For most of my life I’ve battled with these ten extra pounds of weight. It tips me over what someone somewhere decided was my Ideal Body Weight and makes my MD’s computer automatically hand me brochures warning of the health issues associated with obesity.
This is the same ten pounds that evaporate every time I have an asthma exacerbation. Because breathing is hard work then and takes calories. More calories than I can consume during those times and the ten pounds of reserve simply vanish in a matter of days.
Those ten pounds sustain me and the rest of my organs during the days I am ill and my metabolism is ramped up by steroids and the very effort to draw breath. I can tell exactly how sick I’ve been by how much of the ten pounds are left at the turning point of the illness. Or worse how far have I drifted into a deficit — because sometimes the illness will claim all ten pounds and then some.
Our society, even our medical community will wag a finger at me and tell me those ten pounds have to go. Certainly at least part of them — to put me at what they believe to be my Ideal Body Weight. But that’s just foolish. It’s a standardized equation that doesn’t look at the whole picture of my life or circumstances.
It’s subtle body shaming which could actually be harmful to my health in the long run. Thin does not equal healthy.
Say it with me again — OUT LOUD — Thin does not equal healthy. It’s a horrible misconception which has taken hold in our culture. We all know it on some level, yet we allow it to seep into our minds and affect our self esteem, our very souls. I spent most of my youth hating that ten pounds, and here it is, saving my life. I should have been so grateful to it, for never giving in, never leaving me, never abandoning me to my own stupidity.
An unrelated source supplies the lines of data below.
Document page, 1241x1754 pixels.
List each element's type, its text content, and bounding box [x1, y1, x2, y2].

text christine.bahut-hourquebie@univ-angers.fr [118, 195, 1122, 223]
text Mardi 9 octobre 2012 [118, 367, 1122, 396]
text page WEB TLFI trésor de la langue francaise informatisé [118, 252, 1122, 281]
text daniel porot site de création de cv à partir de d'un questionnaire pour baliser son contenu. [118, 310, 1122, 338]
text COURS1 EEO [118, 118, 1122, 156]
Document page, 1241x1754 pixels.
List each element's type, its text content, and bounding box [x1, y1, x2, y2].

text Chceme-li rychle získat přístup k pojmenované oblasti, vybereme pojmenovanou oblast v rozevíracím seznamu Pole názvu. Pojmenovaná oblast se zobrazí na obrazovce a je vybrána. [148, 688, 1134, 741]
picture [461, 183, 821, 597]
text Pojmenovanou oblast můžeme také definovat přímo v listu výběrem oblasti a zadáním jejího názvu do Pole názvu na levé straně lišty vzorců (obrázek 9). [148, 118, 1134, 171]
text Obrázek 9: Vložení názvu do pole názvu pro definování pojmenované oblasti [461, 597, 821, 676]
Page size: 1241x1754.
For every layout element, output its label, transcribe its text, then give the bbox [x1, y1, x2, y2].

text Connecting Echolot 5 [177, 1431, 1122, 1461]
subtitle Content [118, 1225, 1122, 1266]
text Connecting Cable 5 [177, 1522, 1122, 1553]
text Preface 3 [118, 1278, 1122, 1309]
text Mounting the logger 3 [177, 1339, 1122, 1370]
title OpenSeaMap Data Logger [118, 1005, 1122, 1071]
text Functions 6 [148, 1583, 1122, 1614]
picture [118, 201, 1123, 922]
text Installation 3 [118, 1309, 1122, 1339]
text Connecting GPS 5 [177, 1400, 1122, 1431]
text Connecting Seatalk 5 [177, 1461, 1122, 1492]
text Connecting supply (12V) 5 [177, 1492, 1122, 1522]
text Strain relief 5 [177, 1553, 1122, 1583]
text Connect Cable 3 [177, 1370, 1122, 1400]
This week when I sat in my pulmonary MD’s waiting room and looked around at the frail humans who surrounded me, many of them attached to oxygen tanks — most of them simply skin and bones using every calorie they consumed in the effort to breathe— I was so thankful I had lost the battle with my extra ten pounds and they were determined to stick with me.
In fact, it was with great relief when I stepped on the scale — I saw that eight of those ten were still there. We were doing okay. I remained firmly above my Ideal Body Weight and received my obesity warning brochure.
I read it with a smile — over a bowl of ice cream as soon as I got home. And without a bit of shame, only thankfulness for those ten pounds.